New Release | We Can’t Breathe: On Black Lives, White Lies and the Art of Survival by Jabari Asim



We Can’t Breathe: On Black Lives, White Lies and the Art of Survival by Jabari Asim

Published: October 16, 2018

Publisher: St. Martin’s Press

Pages: 208

Genres: non fiction, POC, politics, history

Rating: 3.5 stars

Recommend to fans of: African American history, justice

Foodie Vibes: family meals made with love



In We Can’t Breathe, Jabari Asim disrupts what Toni Morrison has exposed as the “Master Narrative” and replaces it with a story of black survival and persistence through art and community in the face of centuries of racism. In eight wide-ranging and penetrating essays, he explores such topics as the twisted legacy of jokes and falsehoods in black life; the importance of black fathers and community; the significance of black writers and stories; and the beauty and pain of the black body. What emerges is a rich portrait of a community and culture that has resisted, survived, and flourished despite centuries of racism, violence, and trauma. These thought-provoking essays present a different side of American history, one that doesn’t depend on a narrative steeped in oppression but rather reveals black voices telling their own stories.



Thank you to NetGalley, St. Martin’s Press and Jabari Asim for an ARC ebook copy to review. As always, an honest review from me.

We Can’t Breathe describes the injustices and outright atrocities committed against black lives throughout U.S. history. Spanning from before the Civil War to the Civil Rights Movement to current day. 

A great compilation of important historical moments and movements.
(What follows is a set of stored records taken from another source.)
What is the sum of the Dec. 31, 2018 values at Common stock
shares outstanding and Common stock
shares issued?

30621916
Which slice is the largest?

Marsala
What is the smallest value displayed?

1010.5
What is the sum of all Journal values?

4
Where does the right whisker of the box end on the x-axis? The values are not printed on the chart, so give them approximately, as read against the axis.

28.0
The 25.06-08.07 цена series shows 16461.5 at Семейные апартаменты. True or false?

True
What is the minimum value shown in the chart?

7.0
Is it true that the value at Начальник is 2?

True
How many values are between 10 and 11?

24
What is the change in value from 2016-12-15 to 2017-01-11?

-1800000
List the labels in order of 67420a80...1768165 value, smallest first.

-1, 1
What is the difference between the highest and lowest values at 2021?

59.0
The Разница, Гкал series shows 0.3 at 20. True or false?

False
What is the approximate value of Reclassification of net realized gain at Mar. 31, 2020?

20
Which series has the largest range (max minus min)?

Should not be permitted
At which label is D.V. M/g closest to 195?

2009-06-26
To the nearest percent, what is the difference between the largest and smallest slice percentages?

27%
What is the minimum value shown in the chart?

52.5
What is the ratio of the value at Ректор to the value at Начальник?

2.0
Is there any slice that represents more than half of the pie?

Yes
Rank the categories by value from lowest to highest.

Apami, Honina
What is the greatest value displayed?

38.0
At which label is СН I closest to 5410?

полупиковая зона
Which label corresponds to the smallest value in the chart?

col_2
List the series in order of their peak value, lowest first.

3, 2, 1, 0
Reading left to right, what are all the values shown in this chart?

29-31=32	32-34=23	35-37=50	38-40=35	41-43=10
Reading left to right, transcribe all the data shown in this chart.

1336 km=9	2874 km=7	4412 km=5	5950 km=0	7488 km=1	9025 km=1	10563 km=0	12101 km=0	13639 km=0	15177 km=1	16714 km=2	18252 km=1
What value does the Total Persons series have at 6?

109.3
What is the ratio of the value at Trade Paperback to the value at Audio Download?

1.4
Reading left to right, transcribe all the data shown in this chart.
Some information I knew, some was new to me, and all was put together to form an impactful book. The author combines facts with anecdotes from his life for the biggest impact and understanding.

However, at times some chapters seemed disjointed from the common theme of the book. It was all relevant important information, but those sections took me awhile to make sense of them, in terms of the greater story. Also some chapters captured my attention more than others, but this is common in many non fiction books.

Overall, an important relevant book that many people should educate themselves with.